93 Prozent aller Jugendlichen leiden nach einer Infratest-Umfrage in der Pubertät unter einer Akne. Das Positive: Akne kann heutzutage gut beherrscht bzw. geheilt werden. Der Erfolg einer Behandlung hängt jedoch in hohem Maße davon ab, wie motiviert der Einzelne ist.

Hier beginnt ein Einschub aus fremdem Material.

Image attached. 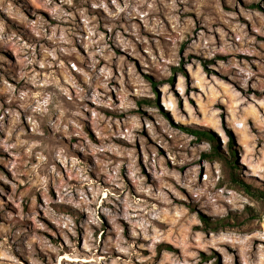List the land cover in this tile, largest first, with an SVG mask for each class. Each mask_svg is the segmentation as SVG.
I'll use <instances>...</instances> for the list:
<instances>
[{"label": "rangeland", "instance_id": "obj_1", "mask_svg": "<svg viewBox=\"0 0 264 264\" xmlns=\"http://www.w3.org/2000/svg\"><path fill=\"white\" fill-rule=\"evenodd\" d=\"M0 264H264V0H0Z\"/></svg>", "mask_w": 264, "mask_h": 264}, {"label": "trees", "instance_id": "obj_2", "mask_svg": "<svg viewBox=\"0 0 264 264\" xmlns=\"http://www.w3.org/2000/svg\"><path fill=\"white\" fill-rule=\"evenodd\" d=\"M196 133H197L198 136H200V137H203V136H206V137H207V136H208V135L206 134V132H199V131H196ZM215 154H216V150H214V151H210L209 153L206 154V157H210V158H212V157L215 156ZM230 154H231V156H232L233 158H232V159H228V157H227V159H225V162H226L228 168L230 169V172L232 173L233 178H234L233 165L236 164V154H235V152H234L233 150H230ZM234 181H235V182L237 181V182H239V183L244 184L245 186H247V188H249L250 190H253V191H255V192H256V190H257L256 188L254 189L250 184L246 183L245 181H242V179H240V178H238V177H236V176H235ZM162 249H163L162 245H159V247H158V251L161 252Z\"/></svg>", "mask_w": 264, "mask_h": 264}, {"label": "bare ground", "instance_id": "obj_3", "mask_svg": "<svg viewBox=\"0 0 264 264\" xmlns=\"http://www.w3.org/2000/svg\"><path fill=\"white\" fill-rule=\"evenodd\" d=\"M251 174H254V172H252Z\"/></svg>", "mask_w": 264, "mask_h": 264}]
</instances>
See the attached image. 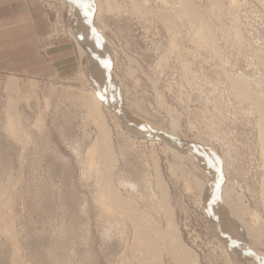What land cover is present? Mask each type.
<instances>
[{
    "label": "rangeland",
    "instance_id": "rangeland-1",
    "mask_svg": "<svg viewBox=\"0 0 264 264\" xmlns=\"http://www.w3.org/2000/svg\"><path fill=\"white\" fill-rule=\"evenodd\" d=\"M46 1L51 2V18L65 24L74 36L78 23L71 0H65L66 5L70 3L66 8L61 0ZM146 1L139 2L145 9L138 12L130 0H101L98 17V4L88 2L94 35L100 32L110 47L107 73L114 79L122 104L127 100L134 105V115L167 134L172 111L181 122L176 139L203 136L210 143L221 166L222 185L238 187V194L245 198L243 205L259 213L258 223L248 215L244 221L260 226L262 245L254 246L246 238L241 244L249 252L252 244L254 251L264 253V160L258 114V99L264 97V0H187L201 20L183 10L181 0ZM169 22L175 25L174 33L167 29ZM170 41H175L174 50ZM60 42L72 43L75 55L71 56L73 68L61 75L40 79L0 73V264H142L154 253L162 264H179L163 237L166 215L156 209L160 193L152 169L153 150L170 190L181 243L199 264H234L199 202L193 176L185 170L184 179L177 180L169 173L168 165L176 161L161 150L163 142L155 148L149 143L133 144L114 114L105 109L119 164L111 174L98 154L95 169L86 164V151L99 131L81 99L82 92L91 88L81 77L91 67L90 57H81L75 39L62 36ZM230 78L249 80L253 97L240 99ZM158 95L165 105L160 106ZM135 104L148 113L146 117L137 113ZM10 116L14 122L7 128ZM185 167L193 170L192 162L187 161ZM110 177L132 212L138 213L131 215L132 221L138 220L150 235L161 231L155 244L148 238L136 240L135 223L116 206L103 210L99 194ZM141 213L147 214L148 223L137 217ZM134 240L141 245L139 251Z\"/></svg>",
    "mask_w": 264,
    "mask_h": 264
},
{
    "label": "bare ground",
    "instance_id": "bare-ground-1",
    "mask_svg": "<svg viewBox=\"0 0 264 264\" xmlns=\"http://www.w3.org/2000/svg\"><path fill=\"white\" fill-rule=\"evenodd\" d=\"M100 1L99 0H93V1L92 0L91 1L90 0H74V1L71 0L70 1V3L73 5V10L75 12V16L77 18V23H78V24H76L77 25L76 30H75L76 33H74L73 37H74L75 41L77 42V45L79 46V51H80L81 57L83 58L84 56H87V55L90 57L89 62H90L91 67L89 66L90 69H88V73H83V75H81V77H82V81L86 82V84H87L86 86H90L91 88H87L85 91L82 92V98L81 99L83 100L85 106L88 107L87 116L94 118L96 120V122H95V120L92 119V120H94L95 125L97 124L96 126L99 129L98 135H97V137H95L96 139L92 142V144L90 145V147L86 151V152H88V155L86 154L87 158H88V162H86V164H88V166L91 167V169H95L92 167H93V165H95V162H96L95 161L96 154H98V157H100V160L103 161L104 165L103 164L102 165L106 166L107 172H109V173H110V170L113 171L112 169H114V167L118 166V164H119V161L116 157V152H114V144H113V140H112L113 131H112V128L110 127V125L108 123V117H107V114L105 112V109H106L108 111V113L114 114L115 118L117 119L116 121H117L118 127L123 131L124 134H126L128 137L133 139L132 140L133 144L134 143L135 144H137V143H143V144L149 143L152 147H154V145H159V144L162 145L161 142H163L164 147L161 150L164 151L166 153V155L168 153H171L173 158L176 161V163L168 165L169 169H170L169 173H171L172 177L176 178L177 180L178 179L179 180L184 179V177L186 176L185 170L188 171L189 174L193 176L194 186H196V188H198V190L200 192L199 202L202 206H204V209H206V211H208L207 213L210 215L211 219L213 220L216 229L218 230L219 234L221 235V238H222L221 242L224 246V253L229 256L230 261H232V263H234V264H264V253H262L261 251H258V249L254 251V248L251 244L250 248L253 249V250L251 249V251L255 253V255H254L252 252L248 251L247 247H246L247 250L245 247L243 248V245L241 244V241L242 240L245 241L244 238H246V239L251 240V243H253V245L254 244L255 245L259 244L260 246L262 245V242L260 241L262 239V235L260 232V226L258 224H256L257 226L252 225V224L244 221V217L248 215L252 220H254L256 223H258L259 219H260L259 213L257 212V210H252L251 207H249L248 205H243L245 198L243 197L244 195L242 196V193L238 194L239 192H238V190H236V188H238V187H232L233 189H231L229 185H225V184L222 185L223 184L222 183L223 173L220 171L221 170L220 169V167H221L220 163L217 162L216 157L214 156L216 151L213 149V147H212V149L210 147L211 150L208 147V145L210 143H207V140L202 138L203 136H201V137L198 136L194 139H191L188 137H183L182 140L176 139L175 136H177V132L181 130V125H180L181 122L179 121L178 117H176L175 113L172 111L169 112L171 115L170 130L167 132V134H165L166 132L159 129L157 126L154 125V123H151L146 119H141L140 117L134 115L132 113V112H134L132 110L134 105L129 104V102L127 100L126 101L124 100V103L122 104L123 99H122V97L120 98V92H119L117 86L113 82L114 79L112 80L111 74H110V76L108 75V73H109L108 71L111 69V66H110L111 55H110V47L107 44L108 42L105 41V39H102L103 35H100L101 34L100 32H98L99 34L97 33V35H94V30H92V27H91L92 26L91 21L89 22V17H92L91 13H90V10H92V8H91L92 6L90 7L88 2H90V4L91 3L94 4V2H95V4L96 3L98 4L99 8H98V11L96 13V15L98 17L102 11V6L100 4ZM140 1H143L142 3H144V4L147 2L146 0H130L134 10L136 9V11L138 10V12H139V10H141L140 12H142V9L144 8V6L139 3ZM61 2H63L62 5L65 8L70 4L69 3L68 5H66L67 1H65V0H61ZM180 3H181L180 6L183 10L190 12L191 16L194 15V17L196 18L198 11L194 8V6H192L187 0H181ZM214 5L218 6L219 4L217 5V3L215 2ZM109 6L107 8L108 10H109ZM88 7L91 9H89ZM181 8L179 7V9H181ZM217 8H219V7H217ZM110 9H113V8H110ZM103 10H104V8H103ZM113 10H116V9H113ZM109 11L111 13L114 12L112 10H109ZM144 14H146V13L144 12ZM163 16H165V15H163ZM191 16L189 15L188 17L190 18ZM164 18H166V16ZM199 18L200 17L197 16V19H199ZM203 18H205V17H203ZM199 20H201V19H199ZM202 22H205V21H202ZM166 26H167V29L169 32L174 33V26L175 25H173L172 23L169 22V23H166ZM226 31H227V29H226ZM210 34L211 33H209V35ZM172 36H171V38H172ZM103 38H105V37H103ZM171 43H170L171 44L170 48L173 49V47H175V41L171 42ZM214 51H215V49H214ZM218 52H219V50H218ZM218 55H219V53H218ZM129 61H131L132 64L135 62L132 59H130ZM106 67H107V69L109 68L107 71H106ZM226 77H228V76H226ZM239 78H241V77H239ZM245 79L230 78V81H232L235 90H237L238 93L240 94L239 95V96H241L240 99L250 100L254 94L252 93L251 88L249 86V83H248L249 80L247 81V79L246 80ZM248 79H249V77H248ZM250 79H252V77ZM257 80L258 79H256V81ZM253 82H254V80H253ZM258 82L259 81H257V83ZM238 93H236V94H238ZM158 96H159L158 101H159L160 106L165 105L162 97L160 95H158ZM248 102H250V101H248ZM125 104L127 107L125 106ZM136 106L137 107H135V109L137 108L136 109L137 113L139 111V114H142V116L144 115L146 117L148 113L143 111L141 108H139L138 105H136ZM258 106H259L258 109H260V111L258 113L260 115V121H259L260 122L259 123L260 124L259 125L260 126V128H259L260 138L259 139H260V143H261L260 151L262 150V158L264 160V97L261 96L258 99ZM130 115H133L134 117L130 116ZM40 121L41 120H39V122ZM13 122H14V119L10 116L9 122H8L9 125L6 124L7 128L8 127L10 128V126L13 124ZM39 122H37V123H39ZM218 122H220V121H218ZM36 126L37 125H35V127ZM257 128H258V126H257ZM117 130H118V128H117ZM25 138H27V137H25ZM223 143L225 144V141ZM134 147H136V146H134ZM224 147H226V146H224ZM229 148H227V149L229 150ZM231 149H232V147H231ZM154 151L155 150H153L155 157L153 160L154 166L152 165L153 166L152 169L154 172V179L156 181V188H157L158 192L160 193V197H158L159 203H157L158 208H156V209H160L162 212H164L166 215V219H164V220H167L166 221L167 227H166L165 231H162L163 237L166 239V242L169 245L168 248H169V252H170L171 256H173V259L175 258L176 260H178L179 264H199L198 258L195 256H192L190 254L189 250H187L188 248H186V246L183 243H181L182 239L180 238V231H179L178 226L176 225V222H175V212H174L175 210L172 207L171 202H170V190H169L168 184L164 178V175L161 171L160 163H159V160L157 159L158 157L156 158V153ZM225 154H227V153H225ZM87 158H86V160H87ZM187 161L192 162L193 170H191V171H189V169L187 170V168L185 167V163ZM88 166H86V167H88ZM198 166L206 174L202 175V173L197 169ZM88 169L90 170V168H88ZM105 171H106V169H105ZM195 172H198L199 175H202L203 177H205L206 180L202 179L203 177H201V178L197 177L195 175ZM140 179L142 180V178H140ZM141 180H139V181H141ZM262 181L264 182V178L262 179ZM113 182H112V177L108 178L106 185L100 191L99 201L101 202L102 205H104V206H102L103 210H105L104 207L111 210L110 208H112V206H114V208L116 206V208L122 214L129 215L130 216L129 218L132 221L133 220L132 216L134 214L137 215L138 213L136 214L135 212H132V208L129 206L128 201H126L123 197H121V195L116 191L115 187L112 184ZM135 182H137V181H135ZM140 183H142V182H140ZM220 183H221V185H220ZM132 186L135 189H137V187H138V185L135 183H132ZM262 187H264V186H262ZM190 188H191L190 185H188L187 189L189 190ZM142 196H144V194ZM237 200H238V204H234L235 202H237ZM239 201L241 202V204L239 203ZM117 211H115V212H117ZM117 213H119V212H117ZM121 213H119V214H121ZM139 216H140L142 223H144V224L148 223V222H146L149 220V217L147 216V214L145 215V214L141 213L137 217H139ZM130 219H128V220H130ZM137 222H138V220H137ZM137 222H136V220L134 222L133 221L131 222V224L135 223L133 225L135 226L136 240L140 241V239H141V242H144L142 240L145 238V241H146V239L148 238L149 242L152 241V243L155 244V242H157V240H158L157 235L159 236V234H157V233H161V231L156 230V232H154L152 230L154 232V234L150 235L151 233H148L147 229H145V227L143 228L142 227L143 225L138 224L139 222L138 223ZM262 228L264 229V227H262ZM149 232H151V231H149ZM9 234H10V232H9ZM148 235H149V237H148ZM160 237H159V239H160ZM149 238H150V240H149ZM136 240H134V241H136ZM141 242H139V243H141ZM149 242H147V243H149ZM135 243L137 245V241ZM241 245H242V248H241ZM140 246L141 245H139V247H138V245H137V249L140 248ZM164 249H166V248H164ZM134 250H136V249H133V251ZM139 250L140 249H138V251ZM18 251H20V250H18ZM133 251H132V254H133ZM138 251H136V252L139 254ZM18 256H19V254H18ZM135 256H137V255H135ZM151 256H150L151 260H147V261L145 260L142 264H162L160 261L158 262V256L155 255V253L152 254ZM137 260H139V258Z\"/></svg>",
    "mask_w": 264,
    "mask_h": 264
},
{
    "label": "crops",
    "instance_id": "crops-1",
    "mask_svg": "<svg viewBox=\"0 0 264 264\" xmlns=\"http://www.w3.org/2000/svg\"><path fill=\"white\" fill-rule=\"evenodd\" d=\"M49 33L38 2L0 0V73L44 79L73 68L72 43L52 46Z\"/></svg>",
    "mask_w": 264,
    "mask_h": 264
},
{
    "label": "built area",
    "instance_id": "built-area-1",
    "mask_svg": "<svg viewBox=\"0 0 264 264\" xmlns=\"http://www.w3.org/2000/svg\"><path fill=\"white\" fill-rule=\"evenodd\" d=\"M41 8H42V16L47 20L48 26L50 29V35L49 39L54 42H58L62 36H66L68 38L74 39L73 35L71 34V31L66 27L65 24L58 23L54 20V18H51V2H48L46 0H38ZM60 4V3H59ZM65 8V7H64ZM57 16H59V13H57ZM60 28V30H59ZM49 40V41H50Z\"/></svg>",
    "mask_w": 264,
    "mask_h": 264
}]
</instances>
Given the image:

Akne tritt häufiger bei männlichen als bei weiblichen Teenagern auf. Warum? In der Pubertät werden vermehrt männliche Geschlechtshormone gebildet - bei Jungen aber auch bei Mädchen. Die männlichen Hormone bewirken eine übermäßige Talgproduktion sowie ein schnelleres Wachstum der Hornzellen in den Talgdrüsen der Haut. Akne (Acne vulgaris) ist also eine Erkrankung der Talgdrüsen. Jede Talgdrüse hat einen Ausführungsgang, der an der Hautoberfläche mündet und durch den der Talg abfliessen kann. Im oberen Teil des Ausführungsganges sitzen außerdem hornbildende Zellen - so genannte Korneozyten. Durch eine stärkere Talgdrüsenproduktion, gekoppelt mit einer Verhornungsstörung können die Talgdrüsenöffnungen während der Hormonumstellung verstopfen - es entstehen die ungeliebten Mitesser (Komedonen). In einem weiteren Schritt kann es durch das aufgestaute Talgdrüsensekret - das einen idealen Nährboden für Bakterien bildet - zu Entzündungen der Talgdrüsen kommen. Dann entstehen entzündlich gerötete Knötchen (Pickel) oder große gerötete, schmerzhafte Knoten (Pusteln). Motor der Entzündungen sind im wesentlichen Propioni- und Staphylokokkenbakterien.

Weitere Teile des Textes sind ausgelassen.